The birthplace of coffee served as third home of this journey, at once, one of the world's poorest countries, and one of its largest producers of Arabica. Here Salgado trained his lens on Yirgacheffe, the region where perhaps the world’s best Arabica coffees grows. The images had their world premier in Lingotto in Turin, in 2005.
Salgado travelled to the state of Karnataka in southern India, whose plantations of Arabica coffee grace the illy blend with full body and a light, pleasant note of bitterness. Images captured between coffee plantations (in the natural shade of tall trees of tropical fruit, nutmeg, pepper and cardamom) and large indoor areas where beans are stored, chronicle the rhythm and flow of daily life on the region’s plantations. The captivating black and white images were first presented at the Chapelle de l'Humanité in Paris in 2004.

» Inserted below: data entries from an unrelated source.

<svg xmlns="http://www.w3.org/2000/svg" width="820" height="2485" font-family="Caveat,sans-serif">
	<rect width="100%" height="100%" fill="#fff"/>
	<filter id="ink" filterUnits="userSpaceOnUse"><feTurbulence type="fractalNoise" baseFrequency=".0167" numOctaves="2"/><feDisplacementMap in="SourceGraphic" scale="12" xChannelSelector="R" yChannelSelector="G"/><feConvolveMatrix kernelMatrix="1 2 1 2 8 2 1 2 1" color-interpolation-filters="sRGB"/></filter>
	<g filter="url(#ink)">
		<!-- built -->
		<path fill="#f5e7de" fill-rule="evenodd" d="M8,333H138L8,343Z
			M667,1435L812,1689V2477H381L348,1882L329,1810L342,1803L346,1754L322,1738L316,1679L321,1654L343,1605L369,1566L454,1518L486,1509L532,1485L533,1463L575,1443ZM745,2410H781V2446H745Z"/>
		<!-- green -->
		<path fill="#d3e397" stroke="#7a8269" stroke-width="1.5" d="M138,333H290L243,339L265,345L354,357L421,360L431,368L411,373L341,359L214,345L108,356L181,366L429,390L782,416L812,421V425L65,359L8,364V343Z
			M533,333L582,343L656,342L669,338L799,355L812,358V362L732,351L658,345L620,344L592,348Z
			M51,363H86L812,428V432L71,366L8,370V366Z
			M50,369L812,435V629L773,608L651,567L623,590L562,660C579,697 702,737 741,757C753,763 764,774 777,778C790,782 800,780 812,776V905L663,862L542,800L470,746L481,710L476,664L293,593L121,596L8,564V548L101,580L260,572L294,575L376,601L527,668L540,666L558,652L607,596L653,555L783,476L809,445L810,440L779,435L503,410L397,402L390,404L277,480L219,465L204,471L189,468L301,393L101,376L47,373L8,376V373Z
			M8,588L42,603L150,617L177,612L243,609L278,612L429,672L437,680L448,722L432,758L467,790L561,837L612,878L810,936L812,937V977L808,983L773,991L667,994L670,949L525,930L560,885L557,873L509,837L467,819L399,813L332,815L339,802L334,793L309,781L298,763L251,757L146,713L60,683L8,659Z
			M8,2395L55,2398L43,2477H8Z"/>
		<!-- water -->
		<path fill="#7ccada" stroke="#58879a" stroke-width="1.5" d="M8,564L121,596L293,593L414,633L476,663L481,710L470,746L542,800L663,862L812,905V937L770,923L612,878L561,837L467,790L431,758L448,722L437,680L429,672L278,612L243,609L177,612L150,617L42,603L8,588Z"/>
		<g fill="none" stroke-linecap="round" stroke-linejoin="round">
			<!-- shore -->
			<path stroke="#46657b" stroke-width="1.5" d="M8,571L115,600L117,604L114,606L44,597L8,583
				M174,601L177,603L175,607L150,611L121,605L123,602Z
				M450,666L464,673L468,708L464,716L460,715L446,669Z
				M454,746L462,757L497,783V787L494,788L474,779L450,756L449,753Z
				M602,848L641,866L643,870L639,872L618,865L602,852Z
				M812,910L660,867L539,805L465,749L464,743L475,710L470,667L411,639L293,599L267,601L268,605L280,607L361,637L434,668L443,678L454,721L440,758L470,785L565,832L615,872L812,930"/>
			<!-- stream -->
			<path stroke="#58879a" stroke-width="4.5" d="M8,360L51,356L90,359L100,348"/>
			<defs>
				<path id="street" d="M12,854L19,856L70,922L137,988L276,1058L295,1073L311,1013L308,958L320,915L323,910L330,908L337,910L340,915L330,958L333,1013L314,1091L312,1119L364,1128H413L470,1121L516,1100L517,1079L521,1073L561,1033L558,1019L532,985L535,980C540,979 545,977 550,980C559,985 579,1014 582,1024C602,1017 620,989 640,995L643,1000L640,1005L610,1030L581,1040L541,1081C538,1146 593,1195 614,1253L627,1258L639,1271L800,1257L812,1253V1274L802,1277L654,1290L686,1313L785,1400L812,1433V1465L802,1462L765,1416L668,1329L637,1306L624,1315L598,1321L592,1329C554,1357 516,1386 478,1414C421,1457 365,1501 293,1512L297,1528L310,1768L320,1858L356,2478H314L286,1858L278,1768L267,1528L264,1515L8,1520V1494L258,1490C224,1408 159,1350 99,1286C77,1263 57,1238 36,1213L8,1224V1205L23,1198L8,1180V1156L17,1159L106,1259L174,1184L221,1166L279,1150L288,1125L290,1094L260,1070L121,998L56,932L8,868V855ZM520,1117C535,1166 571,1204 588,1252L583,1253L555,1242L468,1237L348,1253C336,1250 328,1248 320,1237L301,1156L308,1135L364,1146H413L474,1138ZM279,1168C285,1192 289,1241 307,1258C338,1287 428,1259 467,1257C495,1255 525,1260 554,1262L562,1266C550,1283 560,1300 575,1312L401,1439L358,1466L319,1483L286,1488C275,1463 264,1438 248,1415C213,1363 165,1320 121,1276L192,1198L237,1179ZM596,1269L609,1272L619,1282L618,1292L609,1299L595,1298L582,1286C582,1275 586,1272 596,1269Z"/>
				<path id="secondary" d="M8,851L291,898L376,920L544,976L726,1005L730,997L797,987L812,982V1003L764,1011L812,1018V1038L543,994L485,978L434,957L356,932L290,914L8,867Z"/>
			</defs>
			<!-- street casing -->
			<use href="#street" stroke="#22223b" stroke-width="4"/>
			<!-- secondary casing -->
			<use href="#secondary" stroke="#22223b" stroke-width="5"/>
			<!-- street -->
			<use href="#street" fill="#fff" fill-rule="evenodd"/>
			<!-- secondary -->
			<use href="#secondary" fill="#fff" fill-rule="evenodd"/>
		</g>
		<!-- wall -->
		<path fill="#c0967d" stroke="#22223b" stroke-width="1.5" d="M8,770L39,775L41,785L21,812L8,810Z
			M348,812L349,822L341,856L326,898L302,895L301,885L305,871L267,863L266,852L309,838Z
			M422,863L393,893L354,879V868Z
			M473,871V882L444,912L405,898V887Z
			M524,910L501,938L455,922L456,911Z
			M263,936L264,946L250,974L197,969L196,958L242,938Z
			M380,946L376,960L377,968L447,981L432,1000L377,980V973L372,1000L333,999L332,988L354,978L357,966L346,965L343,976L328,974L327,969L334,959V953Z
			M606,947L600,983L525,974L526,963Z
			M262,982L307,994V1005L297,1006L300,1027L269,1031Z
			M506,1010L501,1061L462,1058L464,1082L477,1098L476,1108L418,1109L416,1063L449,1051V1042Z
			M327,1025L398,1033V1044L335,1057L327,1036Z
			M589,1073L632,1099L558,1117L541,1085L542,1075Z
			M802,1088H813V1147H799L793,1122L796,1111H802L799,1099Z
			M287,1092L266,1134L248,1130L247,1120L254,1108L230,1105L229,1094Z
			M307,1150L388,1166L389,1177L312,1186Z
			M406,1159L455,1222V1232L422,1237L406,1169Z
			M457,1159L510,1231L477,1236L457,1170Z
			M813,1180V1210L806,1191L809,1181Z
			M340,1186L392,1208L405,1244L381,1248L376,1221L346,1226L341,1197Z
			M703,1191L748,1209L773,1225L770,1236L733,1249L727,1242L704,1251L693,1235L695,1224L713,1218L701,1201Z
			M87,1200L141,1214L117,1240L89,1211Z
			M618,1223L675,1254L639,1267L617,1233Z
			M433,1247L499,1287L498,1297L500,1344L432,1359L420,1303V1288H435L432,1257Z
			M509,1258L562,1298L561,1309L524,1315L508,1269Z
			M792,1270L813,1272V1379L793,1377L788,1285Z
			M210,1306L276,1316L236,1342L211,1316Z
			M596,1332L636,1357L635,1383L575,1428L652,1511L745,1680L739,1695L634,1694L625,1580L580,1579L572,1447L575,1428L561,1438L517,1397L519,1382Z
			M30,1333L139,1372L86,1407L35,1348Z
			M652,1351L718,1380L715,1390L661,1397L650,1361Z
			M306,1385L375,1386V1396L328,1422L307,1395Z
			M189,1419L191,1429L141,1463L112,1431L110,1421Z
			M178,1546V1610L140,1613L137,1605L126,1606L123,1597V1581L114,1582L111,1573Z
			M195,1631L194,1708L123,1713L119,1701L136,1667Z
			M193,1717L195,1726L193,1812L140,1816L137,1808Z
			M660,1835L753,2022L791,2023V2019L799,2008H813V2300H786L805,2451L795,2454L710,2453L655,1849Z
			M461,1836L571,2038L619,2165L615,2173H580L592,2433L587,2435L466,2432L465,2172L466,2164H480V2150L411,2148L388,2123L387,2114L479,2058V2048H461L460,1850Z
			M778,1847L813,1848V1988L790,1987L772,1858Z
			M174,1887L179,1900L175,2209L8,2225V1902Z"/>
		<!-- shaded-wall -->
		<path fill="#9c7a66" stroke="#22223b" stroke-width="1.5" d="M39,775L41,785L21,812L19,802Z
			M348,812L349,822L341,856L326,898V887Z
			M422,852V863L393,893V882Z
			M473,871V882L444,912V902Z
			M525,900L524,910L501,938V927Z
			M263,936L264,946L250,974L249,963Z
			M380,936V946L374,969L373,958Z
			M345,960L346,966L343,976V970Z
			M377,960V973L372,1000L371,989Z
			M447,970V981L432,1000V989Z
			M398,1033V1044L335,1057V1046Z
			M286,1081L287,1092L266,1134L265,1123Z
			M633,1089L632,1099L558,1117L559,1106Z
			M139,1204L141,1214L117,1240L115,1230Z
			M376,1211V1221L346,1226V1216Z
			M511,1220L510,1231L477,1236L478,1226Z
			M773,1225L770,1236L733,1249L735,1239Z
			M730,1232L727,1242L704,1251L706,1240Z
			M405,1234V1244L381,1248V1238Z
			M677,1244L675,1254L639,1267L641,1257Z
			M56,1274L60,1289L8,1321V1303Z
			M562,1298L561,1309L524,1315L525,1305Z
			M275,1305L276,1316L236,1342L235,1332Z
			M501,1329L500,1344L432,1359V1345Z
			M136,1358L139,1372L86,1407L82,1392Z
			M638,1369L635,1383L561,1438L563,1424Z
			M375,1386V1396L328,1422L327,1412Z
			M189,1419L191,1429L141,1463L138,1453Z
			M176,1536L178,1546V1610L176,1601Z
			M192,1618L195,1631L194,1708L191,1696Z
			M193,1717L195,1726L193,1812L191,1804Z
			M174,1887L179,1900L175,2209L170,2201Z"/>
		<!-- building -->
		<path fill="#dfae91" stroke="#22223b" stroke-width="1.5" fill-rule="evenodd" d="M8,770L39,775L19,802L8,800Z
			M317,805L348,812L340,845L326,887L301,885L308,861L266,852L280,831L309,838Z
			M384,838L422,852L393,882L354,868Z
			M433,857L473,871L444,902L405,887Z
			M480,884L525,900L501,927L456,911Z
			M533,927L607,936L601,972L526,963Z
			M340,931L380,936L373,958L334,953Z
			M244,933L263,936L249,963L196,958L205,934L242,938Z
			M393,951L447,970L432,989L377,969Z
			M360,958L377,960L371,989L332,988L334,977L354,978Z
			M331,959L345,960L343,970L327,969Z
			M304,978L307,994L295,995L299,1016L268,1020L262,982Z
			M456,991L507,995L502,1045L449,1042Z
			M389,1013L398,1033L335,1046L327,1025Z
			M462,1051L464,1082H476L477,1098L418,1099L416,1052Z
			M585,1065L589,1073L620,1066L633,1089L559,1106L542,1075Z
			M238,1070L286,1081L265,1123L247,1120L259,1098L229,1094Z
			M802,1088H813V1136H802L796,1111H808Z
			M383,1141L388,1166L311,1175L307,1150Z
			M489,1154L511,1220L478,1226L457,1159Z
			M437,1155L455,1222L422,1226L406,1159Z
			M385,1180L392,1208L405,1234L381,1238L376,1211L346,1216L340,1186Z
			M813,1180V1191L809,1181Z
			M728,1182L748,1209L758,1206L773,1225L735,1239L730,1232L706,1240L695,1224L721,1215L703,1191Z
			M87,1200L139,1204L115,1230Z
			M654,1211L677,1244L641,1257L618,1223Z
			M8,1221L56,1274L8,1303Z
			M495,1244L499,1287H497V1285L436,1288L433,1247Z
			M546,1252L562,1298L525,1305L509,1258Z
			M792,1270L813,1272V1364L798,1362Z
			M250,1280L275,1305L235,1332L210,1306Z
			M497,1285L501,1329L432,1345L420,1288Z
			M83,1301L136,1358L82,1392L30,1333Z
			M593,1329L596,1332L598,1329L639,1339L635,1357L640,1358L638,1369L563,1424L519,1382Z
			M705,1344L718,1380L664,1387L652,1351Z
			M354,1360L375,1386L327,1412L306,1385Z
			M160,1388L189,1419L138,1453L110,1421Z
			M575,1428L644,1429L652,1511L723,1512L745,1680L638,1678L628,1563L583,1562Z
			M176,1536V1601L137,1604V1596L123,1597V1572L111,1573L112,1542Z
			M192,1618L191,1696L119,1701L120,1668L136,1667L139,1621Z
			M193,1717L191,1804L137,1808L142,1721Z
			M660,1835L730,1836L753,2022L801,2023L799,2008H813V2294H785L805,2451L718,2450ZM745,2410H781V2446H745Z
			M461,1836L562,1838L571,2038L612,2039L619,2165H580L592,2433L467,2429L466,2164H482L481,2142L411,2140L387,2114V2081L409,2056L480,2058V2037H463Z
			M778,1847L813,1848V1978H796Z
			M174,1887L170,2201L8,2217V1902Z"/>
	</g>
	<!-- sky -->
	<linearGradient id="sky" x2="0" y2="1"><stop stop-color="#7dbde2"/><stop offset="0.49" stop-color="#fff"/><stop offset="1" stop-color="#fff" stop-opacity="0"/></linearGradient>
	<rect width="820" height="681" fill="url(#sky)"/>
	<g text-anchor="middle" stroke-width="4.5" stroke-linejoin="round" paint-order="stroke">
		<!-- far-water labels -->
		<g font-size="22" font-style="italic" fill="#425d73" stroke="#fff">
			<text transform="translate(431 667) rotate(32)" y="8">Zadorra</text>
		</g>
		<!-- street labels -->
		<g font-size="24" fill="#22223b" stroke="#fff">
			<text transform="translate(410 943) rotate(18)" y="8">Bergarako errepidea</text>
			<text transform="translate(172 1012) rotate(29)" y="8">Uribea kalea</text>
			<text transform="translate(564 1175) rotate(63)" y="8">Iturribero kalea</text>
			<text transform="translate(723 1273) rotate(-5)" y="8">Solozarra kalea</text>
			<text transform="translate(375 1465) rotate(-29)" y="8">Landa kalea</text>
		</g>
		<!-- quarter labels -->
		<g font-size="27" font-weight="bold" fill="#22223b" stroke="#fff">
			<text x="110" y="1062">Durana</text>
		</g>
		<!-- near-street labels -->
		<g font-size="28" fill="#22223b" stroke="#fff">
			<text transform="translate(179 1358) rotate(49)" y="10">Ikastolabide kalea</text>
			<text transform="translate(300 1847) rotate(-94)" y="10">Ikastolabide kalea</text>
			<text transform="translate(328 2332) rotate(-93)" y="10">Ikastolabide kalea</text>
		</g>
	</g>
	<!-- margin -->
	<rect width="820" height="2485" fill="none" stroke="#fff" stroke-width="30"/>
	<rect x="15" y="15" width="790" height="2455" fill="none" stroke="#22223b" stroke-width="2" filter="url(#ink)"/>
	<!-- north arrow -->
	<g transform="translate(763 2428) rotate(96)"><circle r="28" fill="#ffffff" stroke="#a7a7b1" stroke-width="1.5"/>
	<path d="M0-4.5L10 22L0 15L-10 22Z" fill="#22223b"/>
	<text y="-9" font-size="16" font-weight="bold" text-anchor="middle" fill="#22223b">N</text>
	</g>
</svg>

The country chosen for the journey’s first steps is the world leader in coffee productionand home to the first illy Award for Quality Coffee, now a 20-year program. From Zona da Mata in the state of Minas Gerais to the state of Espirito Santo, Salgado’s initial images reveal the rituals of green coffee harvesting, capturing the beauty of the earth and the dignity of farmers who work it. The Auditorium in Rome played host to the images’ first public viewing in 2003.